While in college, I took a couple of film classes. We studied movies, old and new, from all over the planet. I remember being struck by how attitudes and behaviors can vary so differently from one culture to another, and, yet, people seemed so basically the same in their needs and desires.

The first time I saw Fellini’s Satyricon, I came away depressed, and damned grateful that I didn’t live in Roman times. Even if Roman pansexuality now seems somehow liberated, their individual lives appeared lonely, aimless, and damned precarious from today’s perspective. (The actual Satyricon is available online, by the way. An interesting read.)

Sitting as we do, in the West, on this side of the Christian era, it is easy to forget how brutal the world has been, and can be, even today.

But Jeet is not about brutality, though it is about a different time and culture when men often were brutal. The Seleucid Empire – formed in Persia after the conquests of Alexander the Great – is in decline. Rome is rising to the West. There are power struggles in the capital; struggles that play out in the provinces.
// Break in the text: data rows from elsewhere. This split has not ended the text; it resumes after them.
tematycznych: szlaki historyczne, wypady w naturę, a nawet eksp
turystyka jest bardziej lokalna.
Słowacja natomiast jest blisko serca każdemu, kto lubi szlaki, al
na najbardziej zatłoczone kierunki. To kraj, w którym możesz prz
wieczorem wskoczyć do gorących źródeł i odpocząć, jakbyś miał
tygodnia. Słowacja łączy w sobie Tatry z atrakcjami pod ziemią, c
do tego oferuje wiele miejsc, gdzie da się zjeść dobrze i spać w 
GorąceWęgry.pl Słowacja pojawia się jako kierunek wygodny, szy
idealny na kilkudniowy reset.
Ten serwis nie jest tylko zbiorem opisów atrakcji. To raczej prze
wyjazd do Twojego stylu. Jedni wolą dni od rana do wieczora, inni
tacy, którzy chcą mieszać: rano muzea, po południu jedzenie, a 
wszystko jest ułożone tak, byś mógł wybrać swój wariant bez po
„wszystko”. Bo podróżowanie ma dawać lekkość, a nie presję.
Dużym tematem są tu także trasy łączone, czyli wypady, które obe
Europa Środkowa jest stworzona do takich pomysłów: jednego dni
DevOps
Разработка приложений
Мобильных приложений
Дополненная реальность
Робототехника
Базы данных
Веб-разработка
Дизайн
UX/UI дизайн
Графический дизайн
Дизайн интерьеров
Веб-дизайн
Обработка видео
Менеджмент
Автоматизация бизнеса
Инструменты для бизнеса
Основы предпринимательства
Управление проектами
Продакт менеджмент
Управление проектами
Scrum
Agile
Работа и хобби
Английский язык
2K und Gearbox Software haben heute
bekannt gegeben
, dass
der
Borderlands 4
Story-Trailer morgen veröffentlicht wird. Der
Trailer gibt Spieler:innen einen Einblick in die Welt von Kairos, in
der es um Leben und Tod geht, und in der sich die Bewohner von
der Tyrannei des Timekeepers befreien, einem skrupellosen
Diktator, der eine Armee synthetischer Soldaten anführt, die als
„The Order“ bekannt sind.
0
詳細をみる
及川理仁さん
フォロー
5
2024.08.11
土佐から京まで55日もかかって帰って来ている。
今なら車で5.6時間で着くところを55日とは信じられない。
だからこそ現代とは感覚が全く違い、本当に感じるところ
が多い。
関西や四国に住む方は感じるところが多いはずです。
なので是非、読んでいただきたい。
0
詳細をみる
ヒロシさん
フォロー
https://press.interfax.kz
Jeet is a story for “mature audiences.” By that, I do not mean that this story rises, even to a fraction, of the violence in today’s video games. I do mean, though, that Jeet is not for hearts that are too tender. It is a “hard” story in places, beginning with the first chapter. It is a story of power and ambition, of grace and kindness, of good and evil, of sex and love… especially, of love.

You may cry.

But stories like this should be told.